» Data to examine:
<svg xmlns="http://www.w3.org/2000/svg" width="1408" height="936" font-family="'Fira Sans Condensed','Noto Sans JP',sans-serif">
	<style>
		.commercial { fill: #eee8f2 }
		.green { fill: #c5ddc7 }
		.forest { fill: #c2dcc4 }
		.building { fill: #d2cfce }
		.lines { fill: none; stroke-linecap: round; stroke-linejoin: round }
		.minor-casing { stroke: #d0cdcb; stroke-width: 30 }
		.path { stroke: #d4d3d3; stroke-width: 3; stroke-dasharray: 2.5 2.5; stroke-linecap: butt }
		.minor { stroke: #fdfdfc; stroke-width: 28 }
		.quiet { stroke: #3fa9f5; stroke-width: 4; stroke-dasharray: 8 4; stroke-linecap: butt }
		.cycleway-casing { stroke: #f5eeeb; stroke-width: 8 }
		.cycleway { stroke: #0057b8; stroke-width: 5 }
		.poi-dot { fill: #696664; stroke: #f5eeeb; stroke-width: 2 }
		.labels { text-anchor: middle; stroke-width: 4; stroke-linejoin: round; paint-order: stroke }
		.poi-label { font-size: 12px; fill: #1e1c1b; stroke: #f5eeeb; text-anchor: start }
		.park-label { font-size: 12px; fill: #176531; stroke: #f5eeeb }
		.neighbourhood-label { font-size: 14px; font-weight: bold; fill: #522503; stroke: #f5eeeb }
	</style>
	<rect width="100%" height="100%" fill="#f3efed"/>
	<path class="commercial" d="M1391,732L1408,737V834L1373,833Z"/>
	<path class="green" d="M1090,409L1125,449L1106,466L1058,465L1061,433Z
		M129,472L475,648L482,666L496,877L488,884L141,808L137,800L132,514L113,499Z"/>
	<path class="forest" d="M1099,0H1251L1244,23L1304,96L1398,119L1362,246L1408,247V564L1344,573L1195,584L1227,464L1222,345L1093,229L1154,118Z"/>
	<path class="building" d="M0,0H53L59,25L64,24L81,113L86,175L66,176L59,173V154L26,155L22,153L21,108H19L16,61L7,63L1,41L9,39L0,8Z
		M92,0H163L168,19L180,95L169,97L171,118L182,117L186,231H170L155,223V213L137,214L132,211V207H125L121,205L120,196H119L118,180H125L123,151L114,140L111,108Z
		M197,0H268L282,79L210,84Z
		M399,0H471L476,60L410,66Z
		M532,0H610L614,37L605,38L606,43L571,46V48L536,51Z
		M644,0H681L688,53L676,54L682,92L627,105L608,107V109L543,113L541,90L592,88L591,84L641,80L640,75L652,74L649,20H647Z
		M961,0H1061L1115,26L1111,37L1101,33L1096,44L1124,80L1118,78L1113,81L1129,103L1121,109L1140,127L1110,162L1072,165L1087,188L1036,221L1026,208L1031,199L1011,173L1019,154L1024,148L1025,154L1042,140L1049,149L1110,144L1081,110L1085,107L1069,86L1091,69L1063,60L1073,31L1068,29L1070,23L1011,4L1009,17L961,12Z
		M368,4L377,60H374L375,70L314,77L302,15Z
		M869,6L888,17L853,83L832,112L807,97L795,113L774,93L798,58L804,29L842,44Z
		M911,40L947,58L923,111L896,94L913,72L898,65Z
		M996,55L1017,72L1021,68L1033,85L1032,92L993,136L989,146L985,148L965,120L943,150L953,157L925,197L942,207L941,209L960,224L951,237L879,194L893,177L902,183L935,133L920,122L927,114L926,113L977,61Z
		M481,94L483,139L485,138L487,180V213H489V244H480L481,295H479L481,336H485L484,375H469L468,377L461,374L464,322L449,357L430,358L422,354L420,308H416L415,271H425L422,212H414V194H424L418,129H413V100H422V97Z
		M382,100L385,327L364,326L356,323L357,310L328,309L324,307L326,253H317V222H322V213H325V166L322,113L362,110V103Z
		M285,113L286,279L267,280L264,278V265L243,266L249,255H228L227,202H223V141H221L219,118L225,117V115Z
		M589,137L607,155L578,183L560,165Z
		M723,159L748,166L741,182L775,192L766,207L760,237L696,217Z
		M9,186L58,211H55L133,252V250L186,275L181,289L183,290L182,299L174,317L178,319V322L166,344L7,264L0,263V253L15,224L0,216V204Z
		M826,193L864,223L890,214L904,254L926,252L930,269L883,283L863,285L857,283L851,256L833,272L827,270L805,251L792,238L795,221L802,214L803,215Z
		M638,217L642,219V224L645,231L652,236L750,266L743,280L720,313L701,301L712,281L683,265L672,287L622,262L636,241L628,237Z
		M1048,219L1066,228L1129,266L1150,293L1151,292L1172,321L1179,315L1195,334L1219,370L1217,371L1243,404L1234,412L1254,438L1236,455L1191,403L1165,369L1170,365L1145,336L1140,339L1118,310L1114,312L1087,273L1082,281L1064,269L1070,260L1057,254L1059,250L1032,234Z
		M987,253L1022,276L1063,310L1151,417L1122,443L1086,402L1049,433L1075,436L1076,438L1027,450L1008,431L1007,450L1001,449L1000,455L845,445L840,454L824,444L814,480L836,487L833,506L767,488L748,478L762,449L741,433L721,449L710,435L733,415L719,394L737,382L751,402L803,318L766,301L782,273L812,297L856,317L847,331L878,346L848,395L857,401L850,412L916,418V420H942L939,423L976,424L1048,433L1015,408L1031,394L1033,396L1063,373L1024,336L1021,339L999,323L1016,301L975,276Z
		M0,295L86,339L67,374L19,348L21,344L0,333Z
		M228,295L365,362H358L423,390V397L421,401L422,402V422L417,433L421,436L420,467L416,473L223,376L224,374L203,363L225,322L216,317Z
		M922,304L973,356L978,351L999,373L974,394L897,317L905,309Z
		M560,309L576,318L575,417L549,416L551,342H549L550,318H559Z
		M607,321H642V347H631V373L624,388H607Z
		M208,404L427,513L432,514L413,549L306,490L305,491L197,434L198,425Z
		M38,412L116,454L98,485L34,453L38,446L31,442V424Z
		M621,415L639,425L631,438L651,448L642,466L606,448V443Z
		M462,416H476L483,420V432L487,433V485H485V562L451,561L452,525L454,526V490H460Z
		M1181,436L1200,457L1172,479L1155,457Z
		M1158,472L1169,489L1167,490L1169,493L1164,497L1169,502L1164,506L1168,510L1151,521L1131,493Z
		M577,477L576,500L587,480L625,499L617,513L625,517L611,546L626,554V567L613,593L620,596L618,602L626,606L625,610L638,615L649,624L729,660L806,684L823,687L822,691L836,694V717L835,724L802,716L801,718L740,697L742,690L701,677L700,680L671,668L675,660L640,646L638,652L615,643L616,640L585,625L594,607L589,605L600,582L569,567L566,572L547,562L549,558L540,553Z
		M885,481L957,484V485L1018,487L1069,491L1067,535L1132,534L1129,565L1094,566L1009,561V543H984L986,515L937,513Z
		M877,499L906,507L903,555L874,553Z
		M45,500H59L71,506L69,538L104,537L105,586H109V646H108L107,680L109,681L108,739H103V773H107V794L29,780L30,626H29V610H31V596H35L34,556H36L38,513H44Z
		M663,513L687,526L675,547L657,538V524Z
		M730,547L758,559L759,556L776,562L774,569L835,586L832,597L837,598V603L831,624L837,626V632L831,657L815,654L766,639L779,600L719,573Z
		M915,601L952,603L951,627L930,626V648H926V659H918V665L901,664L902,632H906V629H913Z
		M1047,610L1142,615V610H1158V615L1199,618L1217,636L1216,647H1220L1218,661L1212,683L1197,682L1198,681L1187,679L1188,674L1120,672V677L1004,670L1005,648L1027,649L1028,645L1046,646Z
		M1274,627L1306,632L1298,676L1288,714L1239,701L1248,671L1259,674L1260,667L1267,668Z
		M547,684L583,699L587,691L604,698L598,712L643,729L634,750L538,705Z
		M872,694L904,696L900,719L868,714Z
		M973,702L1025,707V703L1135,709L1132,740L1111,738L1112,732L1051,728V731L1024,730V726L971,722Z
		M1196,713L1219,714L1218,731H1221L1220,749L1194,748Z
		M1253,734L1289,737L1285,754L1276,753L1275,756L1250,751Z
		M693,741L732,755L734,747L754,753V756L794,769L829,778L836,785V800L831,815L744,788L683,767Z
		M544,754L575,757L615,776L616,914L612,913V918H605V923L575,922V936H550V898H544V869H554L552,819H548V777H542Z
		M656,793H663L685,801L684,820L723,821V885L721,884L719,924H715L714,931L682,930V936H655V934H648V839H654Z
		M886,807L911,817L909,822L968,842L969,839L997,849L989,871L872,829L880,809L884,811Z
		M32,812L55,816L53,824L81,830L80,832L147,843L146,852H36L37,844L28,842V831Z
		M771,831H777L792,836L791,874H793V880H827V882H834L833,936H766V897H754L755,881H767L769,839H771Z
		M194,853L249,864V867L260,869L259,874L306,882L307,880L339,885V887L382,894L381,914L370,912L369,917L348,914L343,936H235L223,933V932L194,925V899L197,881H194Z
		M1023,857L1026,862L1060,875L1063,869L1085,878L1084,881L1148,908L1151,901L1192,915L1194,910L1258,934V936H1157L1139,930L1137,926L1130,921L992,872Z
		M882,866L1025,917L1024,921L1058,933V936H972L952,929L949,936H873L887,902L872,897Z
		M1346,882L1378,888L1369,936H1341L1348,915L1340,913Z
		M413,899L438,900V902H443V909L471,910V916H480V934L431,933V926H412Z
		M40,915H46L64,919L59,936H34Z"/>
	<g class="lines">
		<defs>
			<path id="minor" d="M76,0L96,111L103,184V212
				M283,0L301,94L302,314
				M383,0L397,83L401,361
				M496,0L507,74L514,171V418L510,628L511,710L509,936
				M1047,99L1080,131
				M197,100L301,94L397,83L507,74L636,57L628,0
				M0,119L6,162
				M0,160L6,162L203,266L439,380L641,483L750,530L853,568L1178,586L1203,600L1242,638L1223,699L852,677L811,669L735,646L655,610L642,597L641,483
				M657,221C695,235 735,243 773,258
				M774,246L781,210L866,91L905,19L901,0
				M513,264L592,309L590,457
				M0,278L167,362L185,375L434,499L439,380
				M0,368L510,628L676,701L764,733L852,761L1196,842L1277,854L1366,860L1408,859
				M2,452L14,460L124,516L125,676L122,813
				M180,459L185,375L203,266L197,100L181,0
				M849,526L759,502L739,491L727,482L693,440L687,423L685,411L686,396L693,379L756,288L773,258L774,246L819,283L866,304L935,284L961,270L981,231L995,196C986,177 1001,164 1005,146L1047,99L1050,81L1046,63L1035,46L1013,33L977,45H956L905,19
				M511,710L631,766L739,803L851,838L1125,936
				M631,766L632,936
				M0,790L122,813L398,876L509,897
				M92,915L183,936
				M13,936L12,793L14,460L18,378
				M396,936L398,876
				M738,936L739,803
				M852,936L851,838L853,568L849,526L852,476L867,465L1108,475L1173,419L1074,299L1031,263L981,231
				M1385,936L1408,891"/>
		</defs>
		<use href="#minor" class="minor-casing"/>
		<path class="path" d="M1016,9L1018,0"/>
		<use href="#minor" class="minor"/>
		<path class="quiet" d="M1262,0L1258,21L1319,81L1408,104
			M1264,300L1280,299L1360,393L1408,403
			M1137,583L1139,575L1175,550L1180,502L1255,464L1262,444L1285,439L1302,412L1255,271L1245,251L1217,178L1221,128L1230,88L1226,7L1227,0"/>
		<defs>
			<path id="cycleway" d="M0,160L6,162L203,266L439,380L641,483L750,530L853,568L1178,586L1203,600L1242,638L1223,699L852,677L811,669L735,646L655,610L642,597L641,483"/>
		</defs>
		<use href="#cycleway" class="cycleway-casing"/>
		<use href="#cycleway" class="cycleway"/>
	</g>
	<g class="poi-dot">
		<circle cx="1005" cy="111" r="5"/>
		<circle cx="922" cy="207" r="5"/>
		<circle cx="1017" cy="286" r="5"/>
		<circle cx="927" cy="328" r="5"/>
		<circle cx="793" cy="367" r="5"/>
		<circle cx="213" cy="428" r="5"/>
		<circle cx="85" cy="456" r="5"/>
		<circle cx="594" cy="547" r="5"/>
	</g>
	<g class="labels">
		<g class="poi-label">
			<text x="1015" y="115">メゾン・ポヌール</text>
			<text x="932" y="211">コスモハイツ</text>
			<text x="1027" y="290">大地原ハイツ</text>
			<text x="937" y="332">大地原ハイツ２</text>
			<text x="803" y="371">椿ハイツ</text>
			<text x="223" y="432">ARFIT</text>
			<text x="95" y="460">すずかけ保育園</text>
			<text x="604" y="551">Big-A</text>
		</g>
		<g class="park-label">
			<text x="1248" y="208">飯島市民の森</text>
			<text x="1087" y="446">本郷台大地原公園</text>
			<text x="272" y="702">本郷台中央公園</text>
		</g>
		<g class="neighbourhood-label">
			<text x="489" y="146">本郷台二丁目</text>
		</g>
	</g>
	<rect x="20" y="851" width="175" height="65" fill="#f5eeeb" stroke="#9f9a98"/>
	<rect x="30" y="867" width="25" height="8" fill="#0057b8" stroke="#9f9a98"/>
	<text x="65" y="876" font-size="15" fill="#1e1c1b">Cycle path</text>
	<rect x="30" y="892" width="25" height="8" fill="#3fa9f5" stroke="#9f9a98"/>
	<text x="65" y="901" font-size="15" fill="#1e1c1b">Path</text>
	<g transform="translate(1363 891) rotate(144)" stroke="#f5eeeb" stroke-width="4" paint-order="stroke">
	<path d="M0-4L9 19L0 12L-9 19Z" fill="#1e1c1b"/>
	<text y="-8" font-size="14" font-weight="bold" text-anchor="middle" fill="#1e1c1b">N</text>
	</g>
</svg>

» Task goal: The reply should be nothing but the number of lines in the listing above that include "linejoin".

» Response to the exercise: 2